(Stored data)
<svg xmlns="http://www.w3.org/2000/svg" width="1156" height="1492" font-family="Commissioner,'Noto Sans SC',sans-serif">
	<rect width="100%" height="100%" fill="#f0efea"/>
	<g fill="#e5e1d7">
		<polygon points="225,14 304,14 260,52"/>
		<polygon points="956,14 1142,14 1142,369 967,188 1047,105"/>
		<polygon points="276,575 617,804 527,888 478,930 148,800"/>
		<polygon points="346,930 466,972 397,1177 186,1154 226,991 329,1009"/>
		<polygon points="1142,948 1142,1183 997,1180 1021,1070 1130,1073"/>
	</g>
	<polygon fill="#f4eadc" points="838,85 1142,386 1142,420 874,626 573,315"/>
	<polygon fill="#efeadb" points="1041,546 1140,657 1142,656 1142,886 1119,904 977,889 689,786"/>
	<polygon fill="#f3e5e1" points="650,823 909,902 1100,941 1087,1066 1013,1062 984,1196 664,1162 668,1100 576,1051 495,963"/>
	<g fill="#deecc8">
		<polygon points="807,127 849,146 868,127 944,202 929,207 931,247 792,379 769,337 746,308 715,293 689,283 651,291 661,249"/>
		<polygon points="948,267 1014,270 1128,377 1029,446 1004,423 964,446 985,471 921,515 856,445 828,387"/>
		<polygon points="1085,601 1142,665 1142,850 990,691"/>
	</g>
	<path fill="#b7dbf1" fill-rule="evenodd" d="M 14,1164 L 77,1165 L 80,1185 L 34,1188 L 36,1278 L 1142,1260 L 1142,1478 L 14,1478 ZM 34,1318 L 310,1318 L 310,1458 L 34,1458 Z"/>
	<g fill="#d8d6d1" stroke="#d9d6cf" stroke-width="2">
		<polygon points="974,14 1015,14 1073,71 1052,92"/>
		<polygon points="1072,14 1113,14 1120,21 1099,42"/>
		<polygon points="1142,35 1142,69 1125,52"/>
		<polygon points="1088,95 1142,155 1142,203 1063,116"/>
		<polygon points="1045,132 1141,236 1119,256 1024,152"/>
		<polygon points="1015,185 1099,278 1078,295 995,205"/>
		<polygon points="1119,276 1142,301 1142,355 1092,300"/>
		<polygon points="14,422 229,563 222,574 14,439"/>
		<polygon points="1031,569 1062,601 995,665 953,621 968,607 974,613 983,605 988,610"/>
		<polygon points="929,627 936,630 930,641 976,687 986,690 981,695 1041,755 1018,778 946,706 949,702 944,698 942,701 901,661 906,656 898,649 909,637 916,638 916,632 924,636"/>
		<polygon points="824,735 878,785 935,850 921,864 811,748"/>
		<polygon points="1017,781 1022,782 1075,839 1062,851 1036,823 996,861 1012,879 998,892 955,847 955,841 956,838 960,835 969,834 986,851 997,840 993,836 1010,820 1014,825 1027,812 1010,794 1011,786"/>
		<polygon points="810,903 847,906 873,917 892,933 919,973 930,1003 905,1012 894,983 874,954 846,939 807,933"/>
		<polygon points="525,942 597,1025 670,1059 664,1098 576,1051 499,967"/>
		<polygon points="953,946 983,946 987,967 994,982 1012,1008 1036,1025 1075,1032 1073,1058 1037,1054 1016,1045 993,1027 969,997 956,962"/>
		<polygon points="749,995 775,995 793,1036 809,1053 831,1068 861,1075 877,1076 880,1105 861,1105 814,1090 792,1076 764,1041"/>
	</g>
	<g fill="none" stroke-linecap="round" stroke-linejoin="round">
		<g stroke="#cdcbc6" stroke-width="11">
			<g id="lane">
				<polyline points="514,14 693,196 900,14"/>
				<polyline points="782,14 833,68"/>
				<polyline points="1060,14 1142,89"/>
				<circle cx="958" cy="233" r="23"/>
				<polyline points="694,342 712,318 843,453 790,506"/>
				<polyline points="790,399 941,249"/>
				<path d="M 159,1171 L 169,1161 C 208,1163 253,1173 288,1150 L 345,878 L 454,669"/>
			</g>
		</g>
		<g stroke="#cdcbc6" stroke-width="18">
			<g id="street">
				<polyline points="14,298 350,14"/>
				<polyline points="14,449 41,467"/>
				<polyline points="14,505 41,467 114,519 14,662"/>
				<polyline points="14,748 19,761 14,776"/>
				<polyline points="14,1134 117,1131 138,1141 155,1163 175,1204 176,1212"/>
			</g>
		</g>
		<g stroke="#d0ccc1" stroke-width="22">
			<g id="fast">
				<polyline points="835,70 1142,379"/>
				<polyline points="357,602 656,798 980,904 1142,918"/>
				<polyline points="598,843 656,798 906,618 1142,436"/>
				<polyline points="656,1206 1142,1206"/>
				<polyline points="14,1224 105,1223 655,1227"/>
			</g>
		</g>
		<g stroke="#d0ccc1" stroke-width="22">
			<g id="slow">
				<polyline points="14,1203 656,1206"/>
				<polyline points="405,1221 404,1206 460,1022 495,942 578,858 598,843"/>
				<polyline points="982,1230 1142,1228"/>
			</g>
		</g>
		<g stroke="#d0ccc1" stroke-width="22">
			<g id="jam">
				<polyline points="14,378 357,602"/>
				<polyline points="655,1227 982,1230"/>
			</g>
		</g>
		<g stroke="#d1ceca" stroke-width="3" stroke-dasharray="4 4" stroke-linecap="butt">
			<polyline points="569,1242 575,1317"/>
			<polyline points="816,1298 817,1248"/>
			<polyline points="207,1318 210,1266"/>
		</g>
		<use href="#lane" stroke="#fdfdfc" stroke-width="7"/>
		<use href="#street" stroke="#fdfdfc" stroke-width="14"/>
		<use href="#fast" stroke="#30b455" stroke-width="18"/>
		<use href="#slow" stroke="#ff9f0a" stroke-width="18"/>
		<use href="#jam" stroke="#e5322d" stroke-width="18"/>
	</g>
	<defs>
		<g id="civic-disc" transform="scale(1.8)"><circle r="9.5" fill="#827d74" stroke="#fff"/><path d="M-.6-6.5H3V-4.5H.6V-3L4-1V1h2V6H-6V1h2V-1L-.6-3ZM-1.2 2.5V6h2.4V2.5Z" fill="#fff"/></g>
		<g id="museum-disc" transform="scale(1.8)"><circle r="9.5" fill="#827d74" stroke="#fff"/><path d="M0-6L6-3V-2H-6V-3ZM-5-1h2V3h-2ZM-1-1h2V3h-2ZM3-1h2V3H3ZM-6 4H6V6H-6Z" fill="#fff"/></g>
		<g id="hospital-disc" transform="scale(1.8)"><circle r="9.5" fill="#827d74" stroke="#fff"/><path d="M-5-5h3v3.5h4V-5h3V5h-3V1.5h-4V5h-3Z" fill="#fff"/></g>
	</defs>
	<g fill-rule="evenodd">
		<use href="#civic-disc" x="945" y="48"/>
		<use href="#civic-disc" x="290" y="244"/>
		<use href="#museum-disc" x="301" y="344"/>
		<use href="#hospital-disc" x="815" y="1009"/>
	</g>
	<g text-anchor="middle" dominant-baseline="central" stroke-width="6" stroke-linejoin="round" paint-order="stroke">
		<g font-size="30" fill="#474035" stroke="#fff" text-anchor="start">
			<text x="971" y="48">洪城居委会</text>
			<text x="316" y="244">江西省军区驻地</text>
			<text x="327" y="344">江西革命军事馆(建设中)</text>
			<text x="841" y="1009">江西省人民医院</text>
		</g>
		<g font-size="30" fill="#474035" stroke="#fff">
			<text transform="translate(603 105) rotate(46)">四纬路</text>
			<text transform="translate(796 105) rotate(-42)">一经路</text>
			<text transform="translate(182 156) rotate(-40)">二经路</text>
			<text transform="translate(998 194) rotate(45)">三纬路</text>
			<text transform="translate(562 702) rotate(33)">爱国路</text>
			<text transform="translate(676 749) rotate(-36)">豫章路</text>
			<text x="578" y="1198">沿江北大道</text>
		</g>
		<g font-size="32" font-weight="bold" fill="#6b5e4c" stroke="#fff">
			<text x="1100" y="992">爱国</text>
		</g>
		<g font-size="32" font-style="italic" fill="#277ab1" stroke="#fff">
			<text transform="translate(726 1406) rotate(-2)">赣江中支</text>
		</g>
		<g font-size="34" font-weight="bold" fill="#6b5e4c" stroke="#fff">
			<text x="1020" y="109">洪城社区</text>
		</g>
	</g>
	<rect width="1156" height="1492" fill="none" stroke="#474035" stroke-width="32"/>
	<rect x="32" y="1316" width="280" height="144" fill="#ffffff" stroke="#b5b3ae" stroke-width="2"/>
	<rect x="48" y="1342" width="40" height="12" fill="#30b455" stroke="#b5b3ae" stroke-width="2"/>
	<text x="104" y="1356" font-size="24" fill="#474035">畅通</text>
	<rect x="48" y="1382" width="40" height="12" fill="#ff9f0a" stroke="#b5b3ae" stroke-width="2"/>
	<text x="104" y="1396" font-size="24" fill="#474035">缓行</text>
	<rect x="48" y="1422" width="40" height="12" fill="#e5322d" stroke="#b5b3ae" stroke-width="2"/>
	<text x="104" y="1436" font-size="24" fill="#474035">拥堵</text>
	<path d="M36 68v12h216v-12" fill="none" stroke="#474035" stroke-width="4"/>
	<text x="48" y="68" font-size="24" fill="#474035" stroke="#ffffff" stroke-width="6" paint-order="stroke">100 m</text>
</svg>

Work instructions: Read the lines above. Gather those in which the string "round" is found.

Reply to the task:
	<g fill="none" stroke-linecap="round" stroke-linejoin="round">
	<g text-anchor="middle" dominant-baseline="central" stroke-width="6" stroke-linejoin="round" paint-order="stroke">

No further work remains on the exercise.